#### Aim of the task:
In the rows below, write out the lines exactly, beginning with the line that contains "Нафтените пазари повторно" and stopping after the line that contains "снабдување со енергенси.".

#### Input material:

****************************************

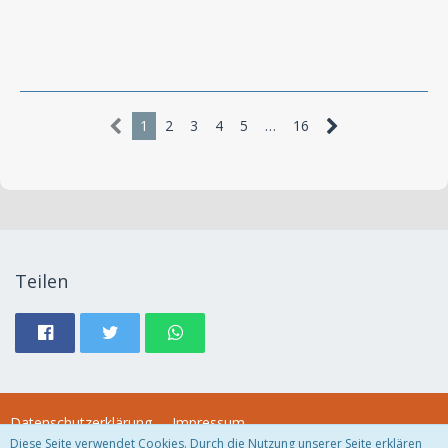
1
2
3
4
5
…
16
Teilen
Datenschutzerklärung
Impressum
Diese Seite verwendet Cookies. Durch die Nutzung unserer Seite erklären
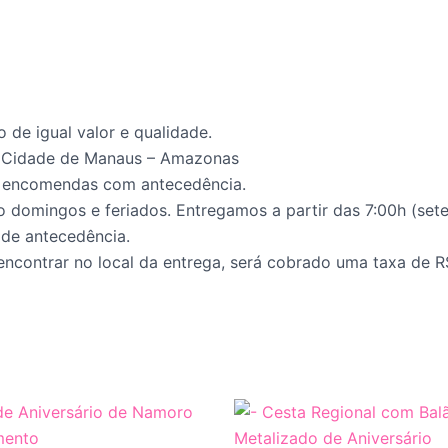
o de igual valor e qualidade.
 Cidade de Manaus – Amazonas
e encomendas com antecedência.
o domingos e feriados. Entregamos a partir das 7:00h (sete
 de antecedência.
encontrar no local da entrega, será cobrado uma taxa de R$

****************************************

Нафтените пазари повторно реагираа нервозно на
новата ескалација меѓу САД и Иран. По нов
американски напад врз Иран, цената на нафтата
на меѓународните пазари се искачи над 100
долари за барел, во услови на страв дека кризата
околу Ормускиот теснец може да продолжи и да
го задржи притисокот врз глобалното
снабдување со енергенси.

****************************************

#### Answer to the problem:
Нафтените пазари повторно реагираа нервозно на
новата ескалација меѓу САД и Иран. По нов
американски напад врз Иран, цената на нафтата
на меѓународните пазари се искачи над 100
долари за барел, во услови на страв дека кризата
околу Ормускиот теснец може да продолжи и да
го задржи притисокот врз глобалното
снабдување со енергенси.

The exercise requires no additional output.